Transcribed page contents

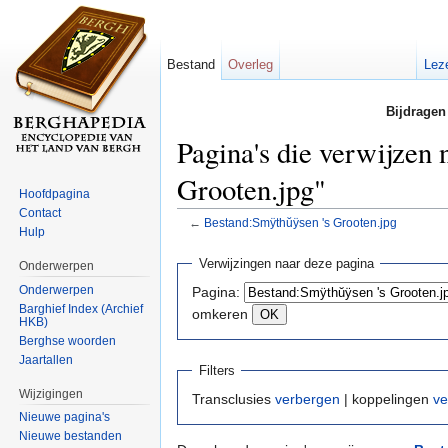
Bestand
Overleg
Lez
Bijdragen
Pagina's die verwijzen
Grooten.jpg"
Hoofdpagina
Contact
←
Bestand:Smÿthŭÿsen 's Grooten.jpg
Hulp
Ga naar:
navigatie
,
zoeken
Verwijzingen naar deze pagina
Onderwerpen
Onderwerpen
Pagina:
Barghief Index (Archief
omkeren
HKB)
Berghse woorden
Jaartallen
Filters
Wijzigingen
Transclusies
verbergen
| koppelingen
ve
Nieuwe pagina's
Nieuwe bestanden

==

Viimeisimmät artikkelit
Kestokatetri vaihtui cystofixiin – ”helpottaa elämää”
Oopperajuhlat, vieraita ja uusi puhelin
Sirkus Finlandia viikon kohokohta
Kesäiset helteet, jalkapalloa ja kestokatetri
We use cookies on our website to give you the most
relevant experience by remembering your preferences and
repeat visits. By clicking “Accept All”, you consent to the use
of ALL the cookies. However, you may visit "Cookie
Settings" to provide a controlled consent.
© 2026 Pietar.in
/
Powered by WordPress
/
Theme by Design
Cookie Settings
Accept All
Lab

### Try it:
Return every line of the preceding records in which the word "cookies" appears.

### Answer:
We use cookies on our website to give you the most
of ALL the cookies. However, you may visit "Cookie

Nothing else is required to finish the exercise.